- _Exercise prompt_: Continue the article below on engaging independent contractors from the point where it stops.

- _Selected text_:
..............................

16 Benefits of Hiring Contractors vs Employees
What Legal Considerations Should Companies Take into Account when Engaging Independent Contractors?
When engaging independent contractors, it is important to remember that worker status is complex and changing. There are many different federal, state, and government laws and regulations regarding worker classification. These laws are sometimes interpreted in different ways, which can lead to ongoing confusion and worker misclassification lawsuits.
Paying attention to these laws is important because if a worker is classified as an independent contractor when they should really be an employee, the consequences can be costly. Companies may be liable for paying fines, get caught in a pricy lawsuit, and suffer reputation damage. Working with a third party that has experience in reducing engagement risk and ensuring proper classification can be a big help in navigating this complex legal environment.
When to Classify a Worker as an Independent Contractor
4 Ways Enterprises Can Ensure Compliance and Avoid Misclassification Risk
1. Create a comprehensive compliance program
Having a program designed specifically for independent contractor engagement and management is a great way to help minimize exposure to misclassification. A compliance program should include a process for vetting and defining worker status, review individual worker qualifications, and stay up-to-date on current laws and regulations.
2. Always use a written contract
A written contract helps protect both your company as well as the independent contractor from a legal standpoint. A contract outlines a scope of work for the project, defines communication, specifies payment terms, confirms insurance requirements are met, and states that the worker you are engaging is an independent worker free from control.

..............................

- _Record extracts_:
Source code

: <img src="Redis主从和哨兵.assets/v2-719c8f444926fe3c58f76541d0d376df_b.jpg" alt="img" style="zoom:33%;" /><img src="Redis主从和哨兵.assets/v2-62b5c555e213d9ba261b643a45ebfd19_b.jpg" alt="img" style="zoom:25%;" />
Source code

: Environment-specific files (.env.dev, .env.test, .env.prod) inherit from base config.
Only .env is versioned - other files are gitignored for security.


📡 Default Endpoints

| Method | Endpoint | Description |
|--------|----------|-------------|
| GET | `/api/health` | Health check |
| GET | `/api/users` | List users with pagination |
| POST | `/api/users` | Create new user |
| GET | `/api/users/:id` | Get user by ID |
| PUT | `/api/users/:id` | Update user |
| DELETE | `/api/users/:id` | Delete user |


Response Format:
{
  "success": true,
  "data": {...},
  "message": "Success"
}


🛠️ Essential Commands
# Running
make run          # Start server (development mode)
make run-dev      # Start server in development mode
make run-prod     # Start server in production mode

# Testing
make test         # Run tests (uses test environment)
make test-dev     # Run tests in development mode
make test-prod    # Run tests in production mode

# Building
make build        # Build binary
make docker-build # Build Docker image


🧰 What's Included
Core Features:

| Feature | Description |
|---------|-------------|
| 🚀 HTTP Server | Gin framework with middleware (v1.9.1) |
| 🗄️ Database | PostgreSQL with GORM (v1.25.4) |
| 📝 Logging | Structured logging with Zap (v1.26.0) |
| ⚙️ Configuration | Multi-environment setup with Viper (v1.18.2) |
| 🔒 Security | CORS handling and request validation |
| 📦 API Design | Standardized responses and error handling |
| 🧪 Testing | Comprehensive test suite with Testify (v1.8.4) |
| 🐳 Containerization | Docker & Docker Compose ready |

..............................

- _Result of the task_:
3. Be aware of degree of control
When engaging an independent contractor, always keep in mind that this is a business-to-business relationship. Unless otherwise specified in a signed contract, the independent contractor is free to set their own hours, work where they want, and work how they want so long as they get their work done. This can be a hard concept for managers to understand, especially if they haven’t worked with independents before. If a manager tries to step in and supervise work in a way the contractor isn’t comfortable with, or if they continually treat the independent contractor like another employee, the risk of misclassification increases.
4. Hire the right type of worker for the right role
Along the same lines as degree of control, always be sure you are hiring the right type of worker for the job you need done. Independent contractors should be hired for defined projects that have a specific start and end date, defined success metrics, and deliverables. If you have an ongoing business need and simply need more help, hiring a full-time employee is the best solution. Likewise, if the job will require a high level of oversight or control, an employee is the way to go.